WORKING DATA.
········
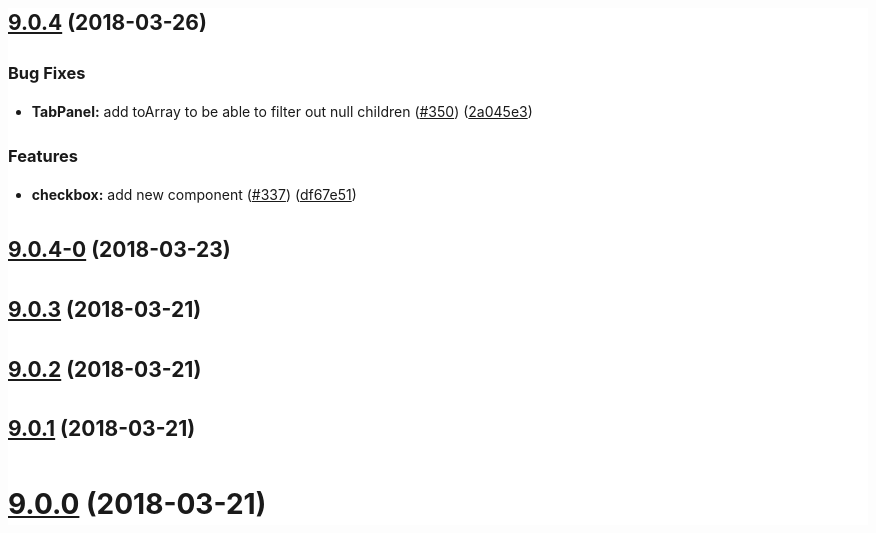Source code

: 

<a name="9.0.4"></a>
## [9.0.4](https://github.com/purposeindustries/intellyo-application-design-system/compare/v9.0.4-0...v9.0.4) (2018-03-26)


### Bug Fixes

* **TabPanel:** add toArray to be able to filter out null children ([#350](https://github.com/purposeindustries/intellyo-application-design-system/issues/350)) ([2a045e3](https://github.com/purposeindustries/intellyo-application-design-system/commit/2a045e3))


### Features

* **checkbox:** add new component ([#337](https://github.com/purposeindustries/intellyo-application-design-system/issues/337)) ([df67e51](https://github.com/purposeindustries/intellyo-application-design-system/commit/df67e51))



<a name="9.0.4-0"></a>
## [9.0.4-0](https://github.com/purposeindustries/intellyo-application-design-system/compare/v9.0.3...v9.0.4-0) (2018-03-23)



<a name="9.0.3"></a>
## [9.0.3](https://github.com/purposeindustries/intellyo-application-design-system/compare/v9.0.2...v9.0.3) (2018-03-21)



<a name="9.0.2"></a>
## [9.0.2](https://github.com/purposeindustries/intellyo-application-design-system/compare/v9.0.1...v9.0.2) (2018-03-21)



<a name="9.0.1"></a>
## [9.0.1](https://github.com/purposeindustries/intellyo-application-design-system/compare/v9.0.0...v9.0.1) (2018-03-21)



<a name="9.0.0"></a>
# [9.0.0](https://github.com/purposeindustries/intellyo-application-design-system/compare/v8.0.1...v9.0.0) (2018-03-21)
········
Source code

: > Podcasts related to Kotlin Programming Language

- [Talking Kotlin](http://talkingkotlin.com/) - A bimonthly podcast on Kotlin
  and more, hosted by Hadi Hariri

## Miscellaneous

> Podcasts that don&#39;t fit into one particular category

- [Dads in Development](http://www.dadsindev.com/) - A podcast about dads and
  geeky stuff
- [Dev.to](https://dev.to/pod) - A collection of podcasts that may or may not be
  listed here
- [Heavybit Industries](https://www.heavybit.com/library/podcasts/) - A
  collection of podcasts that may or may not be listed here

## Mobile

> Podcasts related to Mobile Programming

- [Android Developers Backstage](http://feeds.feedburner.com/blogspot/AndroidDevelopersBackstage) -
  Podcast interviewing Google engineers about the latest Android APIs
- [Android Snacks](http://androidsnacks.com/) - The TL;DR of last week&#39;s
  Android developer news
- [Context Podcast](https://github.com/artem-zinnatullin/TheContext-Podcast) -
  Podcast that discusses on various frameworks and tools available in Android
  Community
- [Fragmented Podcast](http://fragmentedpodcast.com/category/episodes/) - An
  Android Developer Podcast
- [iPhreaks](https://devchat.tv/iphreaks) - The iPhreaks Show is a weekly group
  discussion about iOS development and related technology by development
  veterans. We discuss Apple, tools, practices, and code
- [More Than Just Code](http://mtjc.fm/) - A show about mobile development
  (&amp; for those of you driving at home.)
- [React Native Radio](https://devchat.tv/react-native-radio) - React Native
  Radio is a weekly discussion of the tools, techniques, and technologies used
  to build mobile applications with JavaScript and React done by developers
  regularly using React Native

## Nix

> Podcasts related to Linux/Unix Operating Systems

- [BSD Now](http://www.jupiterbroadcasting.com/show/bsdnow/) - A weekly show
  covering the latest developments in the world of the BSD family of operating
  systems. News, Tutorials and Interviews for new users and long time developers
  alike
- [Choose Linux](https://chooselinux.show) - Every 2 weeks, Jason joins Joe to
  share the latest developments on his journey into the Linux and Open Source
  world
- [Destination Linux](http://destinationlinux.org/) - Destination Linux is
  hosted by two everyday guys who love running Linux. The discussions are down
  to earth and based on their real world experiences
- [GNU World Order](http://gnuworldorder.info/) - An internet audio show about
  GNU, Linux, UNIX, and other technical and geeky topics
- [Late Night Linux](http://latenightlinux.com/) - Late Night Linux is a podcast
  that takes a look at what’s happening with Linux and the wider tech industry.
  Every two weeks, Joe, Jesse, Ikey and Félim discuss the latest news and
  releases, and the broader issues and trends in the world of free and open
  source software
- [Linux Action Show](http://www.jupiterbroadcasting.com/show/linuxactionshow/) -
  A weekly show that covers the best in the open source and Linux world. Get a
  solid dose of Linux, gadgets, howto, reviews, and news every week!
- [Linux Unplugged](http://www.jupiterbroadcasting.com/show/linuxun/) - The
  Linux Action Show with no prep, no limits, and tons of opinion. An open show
········
WHAT YOU SHOULD DO.
Count the lines in the records above that contain the word "tools". Reply with that number only.

TASK RESULT.
3